== Problem A ==
From the rabbit knee prosthesis article below, reproduce the passage from "Sixteen rabbits were" to "and micro-computed tomography." word for word.
== Problem B ==
Name the methods the rabbit knee prosthesis article below says were used to analyze the bone around the former prosthesis site.

- Research article
- Open Access
The effect of a biphasic injectable bone substitute on the interface strength in a rabbit knee prosthesis model
Journal of Orthopaedic Surgery and Research volume 8, Article number: 25 (2013)
In joint prosthetic surgery, various methods are used to provide implant stability. We used an injectable bone substitute, composed of calcium sulfate/hydroxyapatite, as bone defect filler to stabilize a tibia prosthesis in an experimental rabbit model. The aim of the study was to investigate and compare the stability of prosthetic fixation with and without the use of an injectable bone substitute.
Sixteen rabbits were used and the tibia prostheses were implanted bilaterally, one side with the prosthesis alone and the other side with the prosthesis and calcium sulfate/hydroxyapatite (Cerament™). The rabbits were randomly divided into two groups and euthanized after 6 and 12 weeks, respectively. The prosthesis was extracted measuring the pull-out force in an Instron tester, and the bone surrounding the former prosthesis site was analyzed by histology, histomorphometry, and micro-computed tomography.
At 6 weeks no difference in maximum pull-out force was found between the prostheses fixed with or without Cerament™. At 12 weeks the maximum pull-out force for the prostheses with Cerament™ was significantly higher than that for the prostheses without Cerament™ (p = 0.04). The maximum pull-out force at 12 weeks was significantly higher than that at 6 weeks for the prostheses fixed with Cerament™ (p = 0.03) but not for the prostheses without.
We conclude that early prosthesis-bone interface strength is not influenced by a bone substitute. However, during remodeling, the bone substitute might provide improved mechanical support for the prosthesis. The results support further studies of the use of injectable calcium sulfate/hydroxyapatite in fixation of prosthetic joint implants.
The gold standard for restoring bone defects is still considered to be autologous bone graft. Limitations exist, especially regarding donor site morbidity and a limited supply. In primary and revision arthroplasties, alternatives include allografts, bone cement, or the use of long-stemmed prostheses [1, 2]. By using allograft bone, a potential risk for blood-borne diseases such as hepatitis and HIV is introduced. Alternatives have been tried using artificial bone grafts in the form of pellets, alone or mixed with a bone graft . Several types of injectable bone graft substitutes have been developed to fill bone defects in fractures and osteotomies . The choice and composition of the artificial bone graft material determine the mechanical properties of the bone substitute, not only immediately after implantation but also during the whole remodeling period. If the material is resorbed too rapidly, the strength might be hampered with insufficient bone support for the prosthesis. If the material is remodeling too slowly, living new bone will not be able to replace the bone substitute in order to secure long-term fixation. Thus, a properly chosen bone substitute or graft should be used to reconstruct bone defects in order to provide stability and support during the whole remodeling period. The selection of an appropriate bone graft is influenced by the size of the bone defect, the biological prerequisites of the bone graft site, and whether the graft is required for structural support.

== Study material ==

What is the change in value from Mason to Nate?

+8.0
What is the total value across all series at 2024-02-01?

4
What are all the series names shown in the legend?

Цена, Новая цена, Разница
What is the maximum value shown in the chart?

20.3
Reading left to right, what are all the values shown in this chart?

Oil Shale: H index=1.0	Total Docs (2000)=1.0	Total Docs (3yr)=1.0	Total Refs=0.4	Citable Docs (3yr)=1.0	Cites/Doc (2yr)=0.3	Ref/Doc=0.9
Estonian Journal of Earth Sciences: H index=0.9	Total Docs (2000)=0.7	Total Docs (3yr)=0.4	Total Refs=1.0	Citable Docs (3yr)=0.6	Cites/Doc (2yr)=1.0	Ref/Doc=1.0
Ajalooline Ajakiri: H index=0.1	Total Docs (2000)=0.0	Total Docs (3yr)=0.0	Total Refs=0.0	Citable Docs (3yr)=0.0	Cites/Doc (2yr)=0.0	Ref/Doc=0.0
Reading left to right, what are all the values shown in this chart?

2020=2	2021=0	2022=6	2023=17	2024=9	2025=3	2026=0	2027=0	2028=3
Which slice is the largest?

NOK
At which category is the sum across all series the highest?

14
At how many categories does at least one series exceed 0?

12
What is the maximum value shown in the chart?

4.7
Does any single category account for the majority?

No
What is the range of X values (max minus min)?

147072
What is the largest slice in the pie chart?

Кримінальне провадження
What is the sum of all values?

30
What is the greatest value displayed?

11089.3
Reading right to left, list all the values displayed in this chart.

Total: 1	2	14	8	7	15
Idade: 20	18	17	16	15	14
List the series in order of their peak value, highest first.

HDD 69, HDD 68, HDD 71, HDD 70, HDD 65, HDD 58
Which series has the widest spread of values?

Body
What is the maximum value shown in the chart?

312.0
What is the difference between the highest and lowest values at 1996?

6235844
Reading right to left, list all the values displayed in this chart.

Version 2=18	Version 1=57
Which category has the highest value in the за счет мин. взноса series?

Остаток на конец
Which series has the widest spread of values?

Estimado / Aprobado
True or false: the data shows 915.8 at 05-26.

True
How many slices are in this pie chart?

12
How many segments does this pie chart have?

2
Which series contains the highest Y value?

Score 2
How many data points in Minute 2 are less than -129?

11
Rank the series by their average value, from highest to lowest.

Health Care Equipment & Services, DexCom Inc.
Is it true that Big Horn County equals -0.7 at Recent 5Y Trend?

== Task output A ==
Sixteen rabbits were used and the tibia prostheses were implanted bilaterally, one side with the prosthesis alone and the other side with the prosthesis and calcium sulfate/hydroxyapatite (Cerament™). The rabbits were randomly divided into two groups and euthanized after 6 and 12 weeks, respectively. The prosthesis was extracted measuring the pull-out force in an Instron tester, and the bone surrounding the former prosthesis site was analyzed by histology, histomorphometry, and micro-computed tomography.

== Task output B ==
Histology, histomorphometry, and micro-computed tomography.